Confused, mistrustful and trying to keep a lid on the knee-jerk violence to which he is predisposed, Jason Bourne is a troubled secret agent for troubled times. This third part of the most satisfying action franchise of the decade finds Bourne (Matt Damon) still on the run, gradually remembering how US security forces reshaped him as a super-assassin while trying to avoid their continued efforts to neutralise him. Drawn into the open by a UK newspaper exposé, he’s tacitly aided by CIA insiders Pamela Landy (Joan Allen, looking stern in turtle-necks) and Nicky Parsons (Julia Stiles) while David Strathairn and Albert Finney take on ruthless bastard duties.
Paul Greengrass, director of ‘The Bourne Supremacy’ and ‘United 93’, remains ahead of the field in delivering gristly, handheld, relatively credible action reliant on whatever’s to hand rather than hi-tech gadgetry. (If you thought Bourne was bad-ass with a magazine, just see what he can do with a hardback…) The plot roves across the globe but the standout set piece takes place in our own Waterloo Station, making an exhilarating rat-run of a packed concourse that will have you peering uneasily at CCTV cameras and advertising hoardings on your next commute.

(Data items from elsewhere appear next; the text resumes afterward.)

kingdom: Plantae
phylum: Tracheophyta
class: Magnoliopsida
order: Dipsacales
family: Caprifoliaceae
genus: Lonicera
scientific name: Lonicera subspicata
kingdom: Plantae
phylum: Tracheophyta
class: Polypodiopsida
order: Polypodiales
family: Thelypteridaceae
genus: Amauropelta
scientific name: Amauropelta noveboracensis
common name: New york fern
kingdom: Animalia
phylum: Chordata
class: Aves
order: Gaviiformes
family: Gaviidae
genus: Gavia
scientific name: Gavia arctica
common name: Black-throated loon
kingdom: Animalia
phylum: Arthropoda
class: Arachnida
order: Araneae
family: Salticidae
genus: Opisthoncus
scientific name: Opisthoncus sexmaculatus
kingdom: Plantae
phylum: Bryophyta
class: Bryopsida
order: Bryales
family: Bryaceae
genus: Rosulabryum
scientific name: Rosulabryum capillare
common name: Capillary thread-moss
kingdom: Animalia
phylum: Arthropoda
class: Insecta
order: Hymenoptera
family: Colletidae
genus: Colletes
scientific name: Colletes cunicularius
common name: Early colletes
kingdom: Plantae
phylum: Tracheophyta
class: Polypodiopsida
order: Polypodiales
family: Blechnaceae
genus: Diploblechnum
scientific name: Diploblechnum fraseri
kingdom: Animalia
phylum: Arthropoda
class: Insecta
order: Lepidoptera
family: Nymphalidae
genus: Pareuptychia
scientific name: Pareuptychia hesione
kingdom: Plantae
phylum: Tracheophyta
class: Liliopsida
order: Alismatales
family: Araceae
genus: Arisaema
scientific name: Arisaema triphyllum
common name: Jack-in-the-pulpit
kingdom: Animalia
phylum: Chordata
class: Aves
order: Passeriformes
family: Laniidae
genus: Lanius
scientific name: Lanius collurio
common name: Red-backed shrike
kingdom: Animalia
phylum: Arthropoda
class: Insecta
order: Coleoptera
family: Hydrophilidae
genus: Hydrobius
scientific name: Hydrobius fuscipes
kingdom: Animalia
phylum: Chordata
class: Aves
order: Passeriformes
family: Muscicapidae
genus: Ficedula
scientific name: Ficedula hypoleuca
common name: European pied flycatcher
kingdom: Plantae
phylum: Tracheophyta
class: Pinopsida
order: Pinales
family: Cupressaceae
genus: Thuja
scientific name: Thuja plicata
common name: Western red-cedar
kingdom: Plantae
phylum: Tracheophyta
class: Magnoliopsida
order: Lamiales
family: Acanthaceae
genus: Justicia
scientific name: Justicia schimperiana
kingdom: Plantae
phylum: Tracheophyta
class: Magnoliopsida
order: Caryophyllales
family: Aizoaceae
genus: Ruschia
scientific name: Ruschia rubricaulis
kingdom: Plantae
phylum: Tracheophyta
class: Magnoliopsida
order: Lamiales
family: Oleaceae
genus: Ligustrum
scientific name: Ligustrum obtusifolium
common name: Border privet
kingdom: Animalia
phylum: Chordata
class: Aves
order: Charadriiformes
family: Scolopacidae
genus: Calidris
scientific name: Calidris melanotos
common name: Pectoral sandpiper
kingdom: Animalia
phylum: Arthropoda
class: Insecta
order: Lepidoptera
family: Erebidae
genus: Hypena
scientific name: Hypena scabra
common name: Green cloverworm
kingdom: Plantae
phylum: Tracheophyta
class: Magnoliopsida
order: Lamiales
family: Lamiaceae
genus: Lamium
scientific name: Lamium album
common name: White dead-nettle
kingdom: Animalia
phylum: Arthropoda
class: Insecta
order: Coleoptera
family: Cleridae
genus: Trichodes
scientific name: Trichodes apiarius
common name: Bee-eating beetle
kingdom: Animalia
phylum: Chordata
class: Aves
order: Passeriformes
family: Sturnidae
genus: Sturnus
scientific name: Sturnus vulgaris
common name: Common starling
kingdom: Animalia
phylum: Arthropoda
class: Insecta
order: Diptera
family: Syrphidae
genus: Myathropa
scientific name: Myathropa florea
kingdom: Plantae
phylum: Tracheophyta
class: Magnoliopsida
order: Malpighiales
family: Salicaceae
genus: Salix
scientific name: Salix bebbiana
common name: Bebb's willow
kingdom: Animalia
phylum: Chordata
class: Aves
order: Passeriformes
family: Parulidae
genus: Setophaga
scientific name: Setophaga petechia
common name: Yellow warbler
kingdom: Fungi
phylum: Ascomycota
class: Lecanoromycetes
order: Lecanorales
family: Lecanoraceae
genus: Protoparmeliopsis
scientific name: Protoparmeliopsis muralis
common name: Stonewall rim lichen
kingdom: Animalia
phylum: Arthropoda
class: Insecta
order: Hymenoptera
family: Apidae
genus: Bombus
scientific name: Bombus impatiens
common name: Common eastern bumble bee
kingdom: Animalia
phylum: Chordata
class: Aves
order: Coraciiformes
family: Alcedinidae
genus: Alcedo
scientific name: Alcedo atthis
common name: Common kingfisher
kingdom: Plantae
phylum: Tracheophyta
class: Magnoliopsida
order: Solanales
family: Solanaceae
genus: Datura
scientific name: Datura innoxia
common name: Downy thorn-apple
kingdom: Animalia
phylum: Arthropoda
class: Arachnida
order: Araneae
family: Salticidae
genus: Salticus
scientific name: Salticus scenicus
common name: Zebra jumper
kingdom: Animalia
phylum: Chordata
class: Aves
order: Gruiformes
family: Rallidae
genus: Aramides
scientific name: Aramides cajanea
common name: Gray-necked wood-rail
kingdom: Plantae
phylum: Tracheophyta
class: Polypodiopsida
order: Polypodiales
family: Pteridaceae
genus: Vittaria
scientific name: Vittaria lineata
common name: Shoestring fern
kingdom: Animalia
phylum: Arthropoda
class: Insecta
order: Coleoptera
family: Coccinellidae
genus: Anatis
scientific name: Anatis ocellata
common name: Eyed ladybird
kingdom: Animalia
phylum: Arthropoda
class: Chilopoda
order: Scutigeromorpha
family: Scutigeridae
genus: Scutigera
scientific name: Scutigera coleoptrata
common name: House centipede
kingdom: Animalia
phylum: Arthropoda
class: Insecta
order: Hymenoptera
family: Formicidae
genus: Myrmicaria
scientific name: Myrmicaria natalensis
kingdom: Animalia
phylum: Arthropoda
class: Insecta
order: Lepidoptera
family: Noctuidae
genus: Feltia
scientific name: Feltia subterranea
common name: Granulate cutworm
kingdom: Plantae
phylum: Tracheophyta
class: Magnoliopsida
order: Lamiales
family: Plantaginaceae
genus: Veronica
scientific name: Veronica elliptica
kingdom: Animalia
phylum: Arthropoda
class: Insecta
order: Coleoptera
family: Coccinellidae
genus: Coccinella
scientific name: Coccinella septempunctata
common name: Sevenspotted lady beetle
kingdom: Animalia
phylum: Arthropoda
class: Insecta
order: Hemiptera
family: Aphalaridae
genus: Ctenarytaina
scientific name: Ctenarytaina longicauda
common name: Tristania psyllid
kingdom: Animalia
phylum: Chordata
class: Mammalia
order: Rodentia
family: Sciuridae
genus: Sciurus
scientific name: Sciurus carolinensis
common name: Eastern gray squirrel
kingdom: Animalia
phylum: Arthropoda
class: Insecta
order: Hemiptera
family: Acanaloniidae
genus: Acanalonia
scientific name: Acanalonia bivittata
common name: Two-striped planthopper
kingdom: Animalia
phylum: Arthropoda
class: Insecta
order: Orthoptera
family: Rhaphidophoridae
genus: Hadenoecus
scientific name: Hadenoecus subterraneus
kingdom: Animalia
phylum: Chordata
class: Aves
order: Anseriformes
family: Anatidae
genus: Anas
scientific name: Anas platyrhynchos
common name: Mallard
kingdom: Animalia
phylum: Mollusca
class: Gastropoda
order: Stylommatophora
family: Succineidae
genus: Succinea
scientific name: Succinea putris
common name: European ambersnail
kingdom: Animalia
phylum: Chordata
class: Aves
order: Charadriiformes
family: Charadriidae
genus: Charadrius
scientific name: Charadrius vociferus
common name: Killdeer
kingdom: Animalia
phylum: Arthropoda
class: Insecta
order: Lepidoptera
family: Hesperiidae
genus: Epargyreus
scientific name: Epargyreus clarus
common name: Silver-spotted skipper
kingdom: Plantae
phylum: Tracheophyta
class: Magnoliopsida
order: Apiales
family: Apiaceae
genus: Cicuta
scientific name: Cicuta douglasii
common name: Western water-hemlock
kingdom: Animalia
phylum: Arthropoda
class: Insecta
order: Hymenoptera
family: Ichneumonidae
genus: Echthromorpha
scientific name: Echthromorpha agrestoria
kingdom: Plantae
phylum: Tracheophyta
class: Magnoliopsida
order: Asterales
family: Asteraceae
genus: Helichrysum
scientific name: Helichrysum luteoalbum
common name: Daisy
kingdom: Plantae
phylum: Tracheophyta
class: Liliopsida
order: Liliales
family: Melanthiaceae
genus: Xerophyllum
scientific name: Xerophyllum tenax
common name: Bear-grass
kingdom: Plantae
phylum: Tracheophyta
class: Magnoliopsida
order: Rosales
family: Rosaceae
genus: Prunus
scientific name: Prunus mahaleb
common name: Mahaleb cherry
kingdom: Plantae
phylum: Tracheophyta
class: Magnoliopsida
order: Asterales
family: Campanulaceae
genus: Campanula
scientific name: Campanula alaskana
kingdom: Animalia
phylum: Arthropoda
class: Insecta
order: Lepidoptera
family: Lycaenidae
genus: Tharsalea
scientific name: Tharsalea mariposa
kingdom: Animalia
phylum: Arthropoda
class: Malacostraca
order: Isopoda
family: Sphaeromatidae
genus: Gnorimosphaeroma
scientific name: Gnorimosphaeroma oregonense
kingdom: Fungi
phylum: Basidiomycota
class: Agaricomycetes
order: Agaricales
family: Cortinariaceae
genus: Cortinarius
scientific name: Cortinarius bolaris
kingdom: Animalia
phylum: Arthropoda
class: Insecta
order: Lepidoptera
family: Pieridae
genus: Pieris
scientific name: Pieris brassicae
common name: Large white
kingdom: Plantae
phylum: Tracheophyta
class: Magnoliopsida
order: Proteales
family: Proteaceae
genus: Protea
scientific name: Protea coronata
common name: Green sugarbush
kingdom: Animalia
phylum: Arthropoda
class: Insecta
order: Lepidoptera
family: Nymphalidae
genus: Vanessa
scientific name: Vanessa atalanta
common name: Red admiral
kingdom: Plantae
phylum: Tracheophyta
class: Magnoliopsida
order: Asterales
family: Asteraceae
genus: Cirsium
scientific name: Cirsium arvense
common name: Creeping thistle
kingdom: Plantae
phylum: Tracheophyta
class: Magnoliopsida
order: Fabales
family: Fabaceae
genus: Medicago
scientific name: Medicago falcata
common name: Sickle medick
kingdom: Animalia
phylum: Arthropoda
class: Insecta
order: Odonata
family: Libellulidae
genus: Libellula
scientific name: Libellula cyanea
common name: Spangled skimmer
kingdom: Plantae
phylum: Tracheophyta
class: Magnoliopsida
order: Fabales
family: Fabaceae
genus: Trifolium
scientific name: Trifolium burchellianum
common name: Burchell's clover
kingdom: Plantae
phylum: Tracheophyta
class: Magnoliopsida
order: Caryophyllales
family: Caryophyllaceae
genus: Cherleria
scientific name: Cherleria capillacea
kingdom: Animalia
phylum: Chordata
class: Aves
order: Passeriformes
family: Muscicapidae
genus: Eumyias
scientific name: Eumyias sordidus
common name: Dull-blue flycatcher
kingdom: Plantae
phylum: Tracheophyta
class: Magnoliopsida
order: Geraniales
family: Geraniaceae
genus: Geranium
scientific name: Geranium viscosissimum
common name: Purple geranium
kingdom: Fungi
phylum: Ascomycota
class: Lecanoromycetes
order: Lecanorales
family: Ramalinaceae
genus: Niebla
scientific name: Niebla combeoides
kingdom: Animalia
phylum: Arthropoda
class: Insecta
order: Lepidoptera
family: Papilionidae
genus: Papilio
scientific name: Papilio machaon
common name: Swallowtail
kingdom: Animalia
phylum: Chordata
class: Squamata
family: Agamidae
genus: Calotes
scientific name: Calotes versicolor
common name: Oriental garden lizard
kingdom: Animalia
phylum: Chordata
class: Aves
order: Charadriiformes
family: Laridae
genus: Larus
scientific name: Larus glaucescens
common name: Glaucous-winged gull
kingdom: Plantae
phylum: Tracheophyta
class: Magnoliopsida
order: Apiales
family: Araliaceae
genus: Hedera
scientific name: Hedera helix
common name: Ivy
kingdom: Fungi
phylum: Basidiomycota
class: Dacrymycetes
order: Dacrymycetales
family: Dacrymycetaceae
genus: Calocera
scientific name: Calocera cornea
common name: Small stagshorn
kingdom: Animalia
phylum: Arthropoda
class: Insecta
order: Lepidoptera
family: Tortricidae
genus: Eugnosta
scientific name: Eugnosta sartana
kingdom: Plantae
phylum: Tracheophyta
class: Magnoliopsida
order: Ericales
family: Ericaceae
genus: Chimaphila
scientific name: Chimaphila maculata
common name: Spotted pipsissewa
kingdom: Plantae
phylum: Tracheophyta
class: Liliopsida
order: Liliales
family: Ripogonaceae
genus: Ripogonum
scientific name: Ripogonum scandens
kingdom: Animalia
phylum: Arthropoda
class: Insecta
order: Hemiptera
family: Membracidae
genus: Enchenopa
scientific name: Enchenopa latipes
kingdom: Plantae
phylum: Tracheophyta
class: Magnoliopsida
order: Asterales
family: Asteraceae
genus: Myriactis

While the crunchy fights and unflagging pace ensure this delivers as genre spectacle – a car chase deservedly got a round of applause at the screening I attended – the muddy ethics also make for a pleasing contrast with standard-issue wham-bammery. The CIA’s instant, lethal access to any spot on the globe and tactics like rendition and ‘experimental interrogation’ provoke anxiety here, not pride, and Bourne’s own killings are followed not by a quip but a flush of shame.